USS Frank E. Evans – The Collision and Tragic End
The violent impact of the ship against ship was reportedly so immense that an Evans lookout was thrown by it on to the Melbourne’s flight deck. For the next fifteen hours, all possible efforts were made by several nearby vessels to render aid and rescue. One hundred ninety-nine survivors were found; Evans’s Cmdr Albert McLemore and LtJG Ronald Ramsey, OOD, among them. The remaining ship’s company, with immediate assistance from nearby crews, fought hard to keep what was left of the Evans’ stern section from sinking. That portion stayed afloat and was towed by the Tawasa AFT-92 back to Subic beyond repair. The greatly damaged HMAS Melbourne was restored to duty until decommissioned in 1982 and scrapped. The seventy-four, including twenty-two Californians, whose lives were lost that morning, with photographs of each one may be found there. Included among the casualties were three Sage family brothers, from Niobrara, Nebraska; one of whom was on signal duty as the other two slept at the time of the collision. Despite an outpouring of public sentiment that arose with the 1942 loss of five Iowan Sullivan brothers aboard the USS Juneau, this family had remained together.

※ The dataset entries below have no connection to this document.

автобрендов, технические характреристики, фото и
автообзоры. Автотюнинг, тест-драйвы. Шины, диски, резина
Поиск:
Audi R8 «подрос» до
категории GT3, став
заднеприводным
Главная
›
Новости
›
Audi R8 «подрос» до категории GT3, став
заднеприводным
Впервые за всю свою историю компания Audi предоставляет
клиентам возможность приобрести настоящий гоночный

USS Frank E. Evans – Commemorating a Timeless Legacy
Because the incident took place about 100 miles outside the official Vietnam War combat zone, despite subsequent sentiment and efforts, the fallen are not named on the Memorial Wall in Washington, DC. “‘After surviving an epic sea battle in 1945 off Okinawa, in which she had repulsed 150 kamikaze planes, shooting down 50,’ one historian concludes, ‘the Evans ignobly went to her death through poor navigation.’ “In the end, there were a number of conflicting testimonies about the naval technicalities of speed, course, lighting, and orders given associated with what actually happened. Regardless, the sailors and officers aboard that morning felt and saw what they saw. The USS Frank E. Evans earned one battle star for World War II, five battle stars for Korea, and five battle stars for her service in the Vietnam War. She also received the Navy Unit Commendation, E Ribbon, and Ney Memorial Award. Our Navy developed a training film based on the collision entitled, “I Relieve You, Sir.”
Today, there are a total of seventy-five official public memorials remembering this fighting ship and her crew in thirty-four States, including five in Australia. She gave her all and then some.